Dr. Francis W. Zwiers is the Director of the Climate Research Division of Environment Canada. Dr. Zwiers is recognized as a world leader in developing and implementing statistical tools for the study and prediction of climate change. His work is being applied to determine and understand changes in the climate that may be resulting from the build-up of greenhouse gases in the earth’s atmosphere. Author of more than 50 research papers in the past decade, he has also co-authored the chapter on the “Detection of climate change and attribution of causes” in the Intergovernmental Panel on Climate Change 2001 Assessment Report. He recently served as a convening lead author of the chapter “Understanding and Attributing Climate Change” in the IPCC 4th Assessment Report, which has just been published, and he currently serves as a lead author of the CCSP Synthesis Product 3.3 report entitled “Weather and Climate Extremes in a Changing Climate”. In addition, he has co-authored the textbook Statistical Analysis in Climate Research, considered to be the standard reference for the application of statistical methods in climate science.
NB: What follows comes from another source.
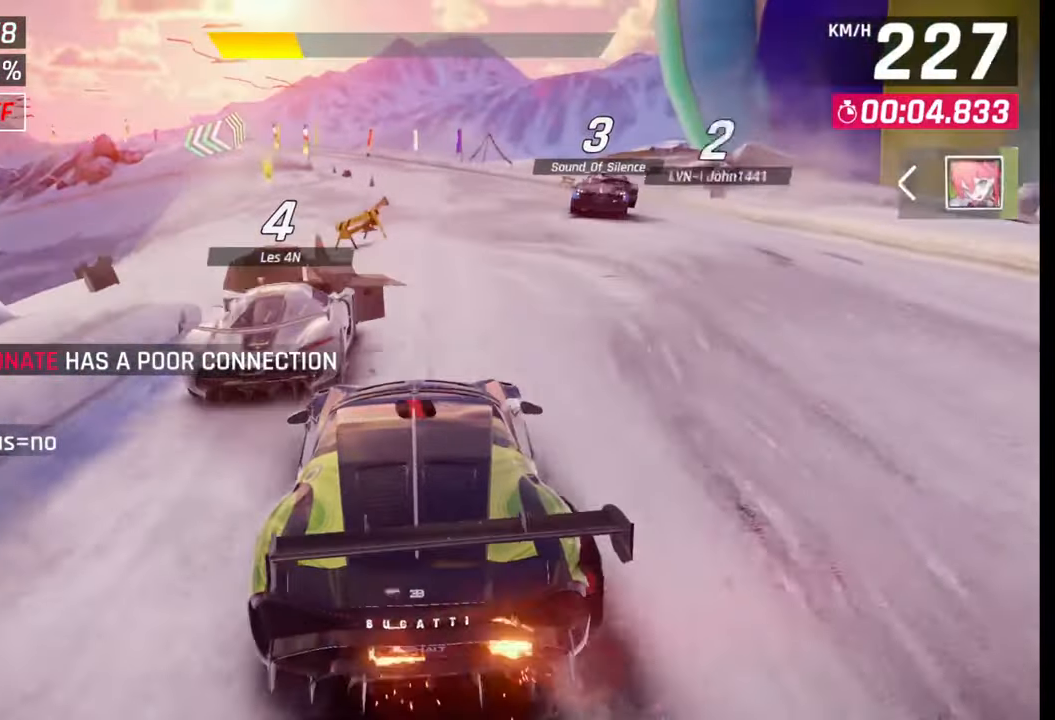
{"buttons": [], "left_stick": "center", "right_stick": "center", "events": [[333, "SQUARE", "down"], [433, "SQUARE", "up"]]}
Dr. Zwiers received his PhD in Statistics from Dalhousie University in 1980. He was appointment as a research scientist with Environment Canada in 1984, and has subsequently fulfilled increasingly responsible roles, progressing to the level of senior scientist in 2002. He served as Chief of the Canadian Centre for Climate Modelling and Analysis in Victoria, B.C., from 1997 to 2006, before being appointed to his current position. Dr. Zwiers is a Fellow of the American Meteorological Society and a Fellow of the Royal Society of Canada.

Dr. Benjamin D. Santer is an atmospheric scientist at Lawrence Livermore National Laboratory (LLNL). His research focuses on such topics as climate model evaluation, the use of statistical methods in climate science, and identification of natural and anthropogenic “fingerprints” in observed climate records. Dr. Santer holds a doctorate in climatology from the University of East Anglia in England, where he studied under Prof. Tom Wigley. After completion of his Ph.D. in 1987, he spent five years at the Max-Planck Institute for Meteorology in Germany, where he worked with Prof. Klaus Hasselmann on the development and application of climate fingerprinting methods. In 1992, Dr. Santer joined the Program for Climate Model Diagnosis and Intercomparison at LLNL.

Dr. Santer served as convening Lead Author of the climate change detection and attribution chapter of the 1995 IPCC report, an experience best described as “character building”. His awards include a MacArthur Fellowship (1998), the Norbert Gerbier-MUMM international award from the World Meteorological Organization (1998), the U.S. Dept. of Energy’s E.O. Lawrence Award (2002), and a U.S. Dept. of Energy Distinguished Scientist Fellowship (2005). Dr. Santer has over seventy publications in the peer-reviewed scientific literature, and has contributed to ten books.